** Apply what you read **
**1.** Answer these from the Python question:
(a) What four things does the opening room prompt say are to the left, right, front and back of the player?
(b) What message is printed when the player answers "n" about the note?
(c) How does the writer describe their own experience with Python?
**2.** From the Python question, list every lowercase input that the code accepts as a choice to go to the closet.
**3.** Continue the Python question from its final line.

:: Source text ::

-3

Ok, so I am trying to set a bool so that if an item is taken it becomes True and next time if it is True then it takes a different path, it's my first time writing something in Python so excuse the bad code conventions. Anyways, I need the bool to be False until the note is taken, and when it is I want it to become True. One problem I will probably have in the future is that in one part the player comes back to this room, how can I keep the bool True for when they do?

def first_room(Note):
    choice1_1 = raw_input('The house looks much larger than it did from the outside. You appear in a room, to your left is a closet, to your right is a pile of junk, in front of you is a door, and behind you is the exit.')
    choice1_1 = choice1_1.lower()
    if choice1_1 == 'left' or choice1_1 == 'l' or choice1_1 == 'closet':
        if note == False:
            choice1_c = raw_input('You open the closet and check inside, there is a note. Do you take the note? (Y/N)')
            choice1_c = choice1_c.lower()
            if choice1_c == 'y':
                print 'You took the note.'
                first_room(True)
            if choice1_c == 'n':
                print 'You leave the note alone.'
                first_room(False)
        else:
            print 'The closet is empty.'
            first_room(True)
first_room(False)

:::
:: Data block ::

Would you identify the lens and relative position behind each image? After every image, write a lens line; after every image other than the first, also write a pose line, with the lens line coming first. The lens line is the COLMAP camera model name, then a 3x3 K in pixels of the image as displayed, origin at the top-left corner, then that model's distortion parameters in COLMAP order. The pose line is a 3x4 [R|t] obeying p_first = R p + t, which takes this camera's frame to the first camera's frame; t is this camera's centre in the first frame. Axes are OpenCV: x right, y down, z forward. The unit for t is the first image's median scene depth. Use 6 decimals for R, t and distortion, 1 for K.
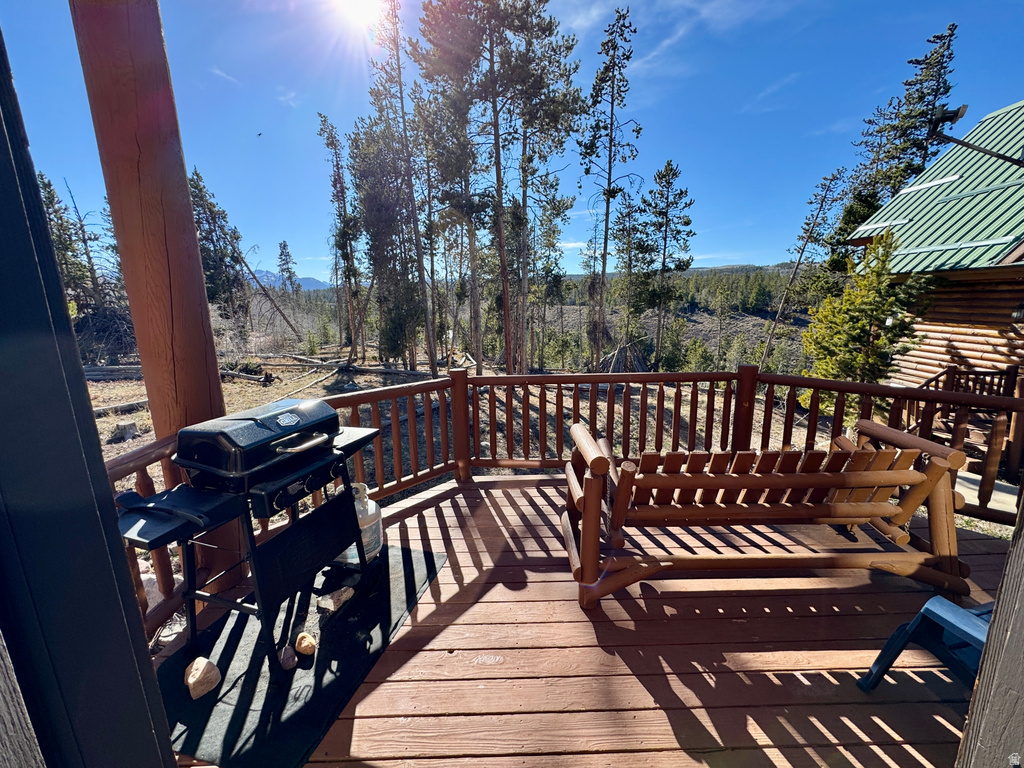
lens RADIAL K [[409.6, 0, 516.8], [0, 409.6, 381.2], [0, 0, 1]] dist [-0.001623, -0.000751]
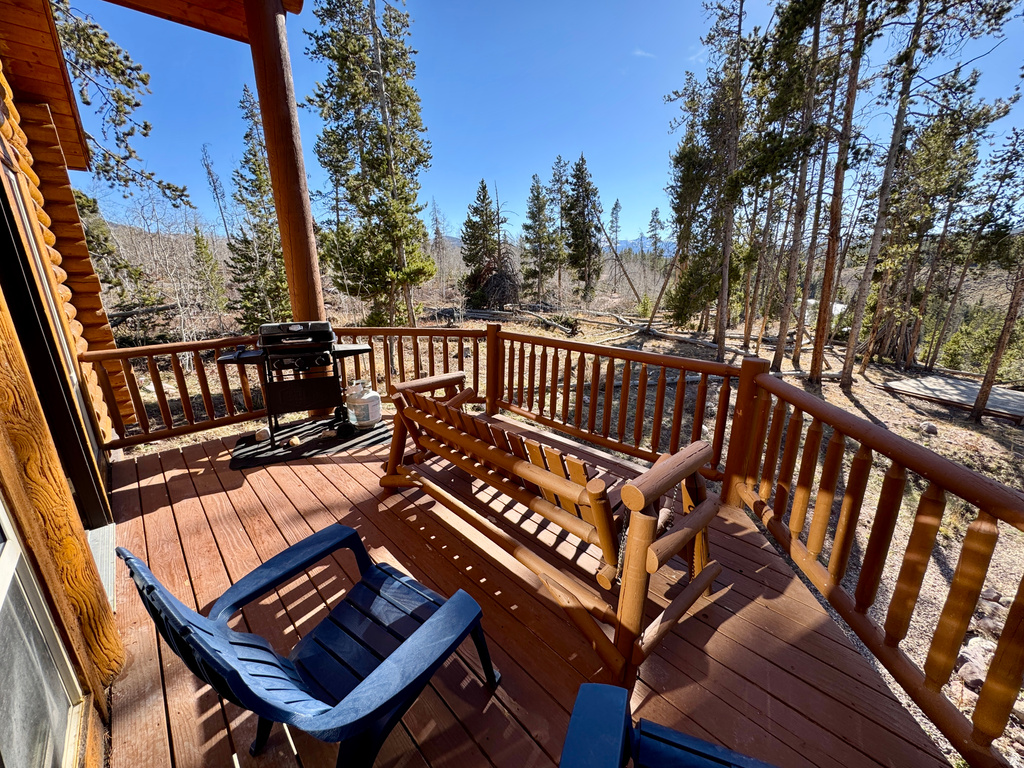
lens RADIAL K [[409.6, 0, 516.9], [0, 409.6, 384.4], [0, 0, 1]] dist [-0.001623, -0.000751]
pose [[0.675228, 0.208016, -0.707669, 0.137705], [-0.144641, 0.978124, 0.149504, -0.008247], [0.723288, 0.001409, 0.690545, 0.034456]]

:::

** Results by task **
**1.**
(a) A closet is to the left, a pile of junk to the right, a door in front, and the exit behind.
(b) "You leave the note alone."
(c) It is their first time writing something in Python.

**2.**
- left
- l
- closet

**3.**
user2495853
  • 1
  • 1
  • 3
  • 2
    Case matters in Python. `def first_room(Note)` and `def first_room(note)` are not the same thing. –  Jun 18 '13 at 05:49
  • You seem to be trying to use function calls as GOTO's. This is a bad idea because it won't work the way you want/expect it to. – John La Rooy Jun 18 '13 at 05:55
  • Welcome to Stack Overflow. Please read the [FAQ] soon. I've tidied up the indentation of the code for you (avoid tabs on SO; they cause trouble). The only line I'm not sure about is the very last one, the `first_room(False)`. It might be meant to be part of the function or it might be a separate statement after the function (or it might be intended to come after an `else:` for the first `if`). Please edit the function if I chose the wrong indentation. – Jonathan Leffler Jun 18 '13 at 05:55
  • @JonathanLeffler, pretty sure the last line should be dedented – John La Rooy Jun 18 '13 at 06:01
  • @gnibbler: given the OP's edit, it appears you were correct. – Jonathan Leffler Jun 18 '13 at 06:09

2 Answers2

2

Several problems here:

First, you formulate your question assuming the whole world is familiar with the context you are working in. Well, we aren't. :-) Somehow it looks like you want the function to remember the value of note, but I am not sure.

More problems:

def first_room(Note):

in Python, class names begin with uppercase, variable names should begin with lowercase.

if note == False:

Never, ever do this! You can test a Boolean directly, like:

if not note:

You can also swap the two arms of the if to make it sound less silly:

if note:
    # ... do something ...
else:
    # ... do something else ...

In any case I would recommend you attend a basic programming course...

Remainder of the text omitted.